To the extent that defendant asserts that County Court further erred in refusing to charge petit larceny as a lesser included offense of robbery in the second degree, there simply is “no reasonable view of the evidence, viewed most favorably to defendant, that he stole [the victim’s purse] without using force” (People v Green, 134 AD3d 418, 418 [2015], lv denied 27 NY3d 965 [2016]). Accordingly, County Court properly denied defendant’s request to charge on this point. As to the issue of sentencing, we are unpersuaded that defendant met the criteria set forth in Penal Law § 60.12 and, therefore, County Court properly denied his request to invoke the alternative sentencing provisions thereof. Finally, defendant’s claim of prosecutorial misconduct, as well as the alleged Rosario and Batson violations, are unpreserved for our review in the absence of a timely objection. Defendant’s remaining contentions, including his assertion that he was denied the effective assistance of counsel, have been examined and found to be lacking in merit.
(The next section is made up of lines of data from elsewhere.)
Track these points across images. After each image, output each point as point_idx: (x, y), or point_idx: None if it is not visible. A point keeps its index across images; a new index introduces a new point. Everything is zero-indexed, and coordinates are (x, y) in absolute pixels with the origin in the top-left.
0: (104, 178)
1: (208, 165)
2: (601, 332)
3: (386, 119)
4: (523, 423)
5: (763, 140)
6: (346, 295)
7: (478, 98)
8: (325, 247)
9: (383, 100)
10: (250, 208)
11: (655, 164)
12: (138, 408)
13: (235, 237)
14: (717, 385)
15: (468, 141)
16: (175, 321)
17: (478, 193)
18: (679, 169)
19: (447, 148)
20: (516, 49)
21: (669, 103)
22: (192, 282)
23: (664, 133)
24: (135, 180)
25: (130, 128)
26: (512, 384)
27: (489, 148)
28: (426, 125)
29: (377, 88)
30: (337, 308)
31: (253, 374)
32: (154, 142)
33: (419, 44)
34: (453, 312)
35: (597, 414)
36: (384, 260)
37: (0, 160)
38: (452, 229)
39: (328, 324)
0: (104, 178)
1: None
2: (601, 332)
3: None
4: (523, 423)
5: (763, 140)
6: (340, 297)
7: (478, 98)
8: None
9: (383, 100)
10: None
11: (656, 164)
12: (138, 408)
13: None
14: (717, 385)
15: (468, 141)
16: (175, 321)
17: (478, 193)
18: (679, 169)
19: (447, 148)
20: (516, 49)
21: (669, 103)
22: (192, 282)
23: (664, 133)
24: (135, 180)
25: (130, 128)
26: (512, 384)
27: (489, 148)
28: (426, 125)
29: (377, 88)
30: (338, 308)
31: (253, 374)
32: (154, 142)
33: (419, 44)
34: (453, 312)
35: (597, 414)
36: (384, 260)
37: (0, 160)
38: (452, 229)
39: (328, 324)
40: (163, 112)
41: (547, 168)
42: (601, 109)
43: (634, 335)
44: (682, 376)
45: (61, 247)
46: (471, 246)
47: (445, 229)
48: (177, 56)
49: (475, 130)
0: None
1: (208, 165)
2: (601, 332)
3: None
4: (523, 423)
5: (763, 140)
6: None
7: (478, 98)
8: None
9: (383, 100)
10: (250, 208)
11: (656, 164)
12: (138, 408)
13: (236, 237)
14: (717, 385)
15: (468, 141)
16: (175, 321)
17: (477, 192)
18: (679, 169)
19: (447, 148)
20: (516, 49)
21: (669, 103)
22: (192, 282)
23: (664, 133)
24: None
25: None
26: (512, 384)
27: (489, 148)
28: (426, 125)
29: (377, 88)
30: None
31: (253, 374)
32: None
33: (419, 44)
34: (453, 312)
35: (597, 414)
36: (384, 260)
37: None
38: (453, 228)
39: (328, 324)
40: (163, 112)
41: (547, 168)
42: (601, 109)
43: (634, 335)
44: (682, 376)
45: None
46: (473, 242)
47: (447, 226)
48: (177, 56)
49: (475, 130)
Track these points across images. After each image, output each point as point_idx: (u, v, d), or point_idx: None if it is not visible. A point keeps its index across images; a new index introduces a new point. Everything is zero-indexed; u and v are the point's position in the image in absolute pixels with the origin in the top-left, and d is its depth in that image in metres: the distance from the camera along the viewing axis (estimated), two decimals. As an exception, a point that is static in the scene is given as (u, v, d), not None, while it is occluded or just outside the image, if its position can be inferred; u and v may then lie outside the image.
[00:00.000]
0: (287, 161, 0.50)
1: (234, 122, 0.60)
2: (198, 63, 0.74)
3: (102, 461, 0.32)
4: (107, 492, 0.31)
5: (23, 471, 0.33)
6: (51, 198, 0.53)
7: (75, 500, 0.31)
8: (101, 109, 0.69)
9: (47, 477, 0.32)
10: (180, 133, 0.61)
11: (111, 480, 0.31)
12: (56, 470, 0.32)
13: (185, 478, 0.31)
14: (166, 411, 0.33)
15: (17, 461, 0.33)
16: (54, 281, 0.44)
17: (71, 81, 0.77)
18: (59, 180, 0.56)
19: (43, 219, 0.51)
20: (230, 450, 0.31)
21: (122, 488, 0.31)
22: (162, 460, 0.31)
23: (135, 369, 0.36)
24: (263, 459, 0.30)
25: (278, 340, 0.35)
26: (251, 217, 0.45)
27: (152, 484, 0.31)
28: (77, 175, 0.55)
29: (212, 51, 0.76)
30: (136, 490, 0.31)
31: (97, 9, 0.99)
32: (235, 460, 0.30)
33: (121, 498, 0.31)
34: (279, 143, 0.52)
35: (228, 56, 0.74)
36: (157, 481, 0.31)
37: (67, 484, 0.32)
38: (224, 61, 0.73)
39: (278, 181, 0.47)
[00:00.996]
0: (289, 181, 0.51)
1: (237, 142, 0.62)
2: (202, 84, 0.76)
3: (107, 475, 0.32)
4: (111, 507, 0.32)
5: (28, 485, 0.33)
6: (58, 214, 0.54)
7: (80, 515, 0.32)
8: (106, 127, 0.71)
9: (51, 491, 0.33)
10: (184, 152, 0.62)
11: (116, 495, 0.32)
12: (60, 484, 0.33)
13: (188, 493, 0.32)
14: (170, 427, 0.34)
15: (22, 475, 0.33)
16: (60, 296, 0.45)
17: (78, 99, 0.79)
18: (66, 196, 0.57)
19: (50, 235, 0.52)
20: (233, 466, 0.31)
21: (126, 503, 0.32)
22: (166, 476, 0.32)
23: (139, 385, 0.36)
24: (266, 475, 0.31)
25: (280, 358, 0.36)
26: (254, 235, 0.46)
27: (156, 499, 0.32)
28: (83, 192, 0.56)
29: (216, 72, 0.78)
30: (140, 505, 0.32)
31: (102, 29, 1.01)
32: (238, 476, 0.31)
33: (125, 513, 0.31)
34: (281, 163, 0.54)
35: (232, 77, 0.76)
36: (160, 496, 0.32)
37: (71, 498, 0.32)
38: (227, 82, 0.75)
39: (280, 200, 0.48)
McCarthy, J.P., Lynch, Devine and Mulvey, JJ., concur.

Ordered that the judgment is affirmed.

. A portion of this incident was witnessed by Schoonmaker’s oldest child, who testified that defendant hit the victim with the broken shower rod approximately 30 times during the course of the altercation, which lasted roughly 10 to 15 minutes. Although the victim claimed that defendant only struck her with the pole “[o]nce or twice,” she acknowledged that he also hit her in the head with his fists.

. Prior to sentencing, County Court granted defendant’s motion to dismiss the lesser included offense of robbery in the third degree.

. Defendant’s subsequent motion for a stay of execution of judgment and release on recognizance or bail pending appeal was denied by a Justice of this Court.

. To the extent that defendant contends that the victim’s purse “was appropriated under a claim of right made in good faith” (Penal Law § 155.15 [l]); we need note only that this defense to specific types of larcenies has limited application to a forcible taking, i.e., robbery (see People v Pagan, 19 NY3d 91, 96 [2012]; People v Green, 5 NY3d 538, 542-545 [2005]) and, in our view, has no application here.